建築家ドミニクス・ツィンマーマンの作品であるヴィース教会(1745-54)は、アルプスの渓谷の美しい環境に奇跡的に保存されており、バイエルン・ロココの傑作である。 シュタインガーデンの近くにあるヴィース教会(Wieskirche)は、まさにロココの宝石で、今日でもファッフェンヴィンケルへの巡礼の人気スポットとなっています。 1738年、ヴィースの小村は、修道院のプレモントラテン派修道士が崇拝していた、柱に取り付けられたシンプルな木製のキリスト像に涙を流すという奇跡の舞台となったと言われています。この奇跡の像は、しばらくは野原に建てられた木造の礼拝堂に安置されていた。しかし、ドイツ、オーストリア、ボヘミア、そしてイタリアからの巡礼者が多くなり、シュタインガーデンのプレモントラテン会修道院長は、立派な聖域を建設することを決意したのである。その結果、1745年に著名な建築家ドミニクス・ツィンマーマンの指揮のもと、アルプスの麓の牧歌的な環境に、バイエルン・ロココの最も洗練された作品の一つを建設することになったのである。1749年に聖歌隊が献堂され、1754年までに教会の残りの部分が完成した。この年、ドミニクス・ツィンマーマンはランズベルクの街を離れ、彼の代表作に近いヴィースに新しい家を構え、1766年にこの世を去った。
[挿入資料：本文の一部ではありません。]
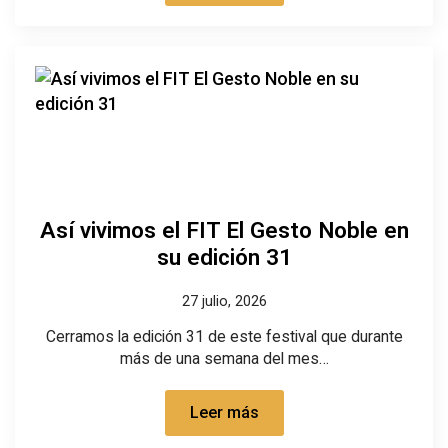
Así vivimos el FIT El Gesto Noble en
su edición 31
27 julio, 2026
Cerramos la edición 31 de este festival que durante
más de una semana del mes…
Leer más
教会は楕円形のプランで、西側には半円形の拝廊があります。内部は、壁の前に置かれた双子の柱が、気まぐれに切り取られたコーニスと、平らな輪郭を持つ木製の丸天井を支えており、窓とオキュラスからの光を直接・間接的に巧みに拡散させる第2の内部空間を構成している。東側には、上下のギャラリーに囲まれた奥行きのある長い聖歌隊席がある。
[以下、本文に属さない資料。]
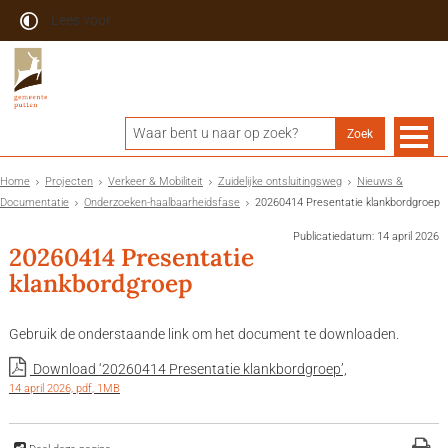
Lees voor
Home
Projecten
Verkeer & Mobiliteit
Zuidelijke ontsluitingsweg
Nieuws &
Documentatie
Onderzoeken-haalbaarheidsfase
20260414 Presentatie klankbordgroep
Publicatiedatum: 14 april 2026
20260414 Presentatie
klankbordgroep
Gebruik de onderstaande link om het document te downloaden.
Download ‘20260414 Presentatie klankbordgroep’,
14 april 2026,
pdf
, 1MB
ユニークなのは、芸術と田園風景が調和していることです。建築、彫刻、絵画、漆喰細工、彫刻、鉄工芸など、あらゆる芸術形式と技法が、建築家の手によって融合された。- 建築、彫刻、絵画、漆喰細工、彫刻、鉄工芸など、すべての芸術形式と技法が、建築家によって完璧に融合され、光と形が織りなすディアファナルな空間構成が生み出されたのです。漆喰の装飾は、ドミニクス・ツィンマーマンの作品で、弟のヨハン・バプティスト(1720年からバイエルン選帝侯マックス・エマニュエルの画家として活躍)が補佐していた。絵画の生き生きとした色彩が彫刻の細部を際立たせ、上層部ではフレスコ画とスタッコ細工が混在し、これまでにない豊かさと上品さを持つ、明るく生き生きとした装飾を生み出している。豊富なモチーフと人物像、流れるようなライン、巧みな面の開き、そして「光」は、見る者に常に新鮮な驚きを与えてくれます。だまし絵で描かれた天井は、虹色の空に向かって開いているように見え、その上を天使が飛び交い、教会全体の明るさに貢献しています。 1983年、ヴィースキルヒェはユネスコ世界遺産に登録された。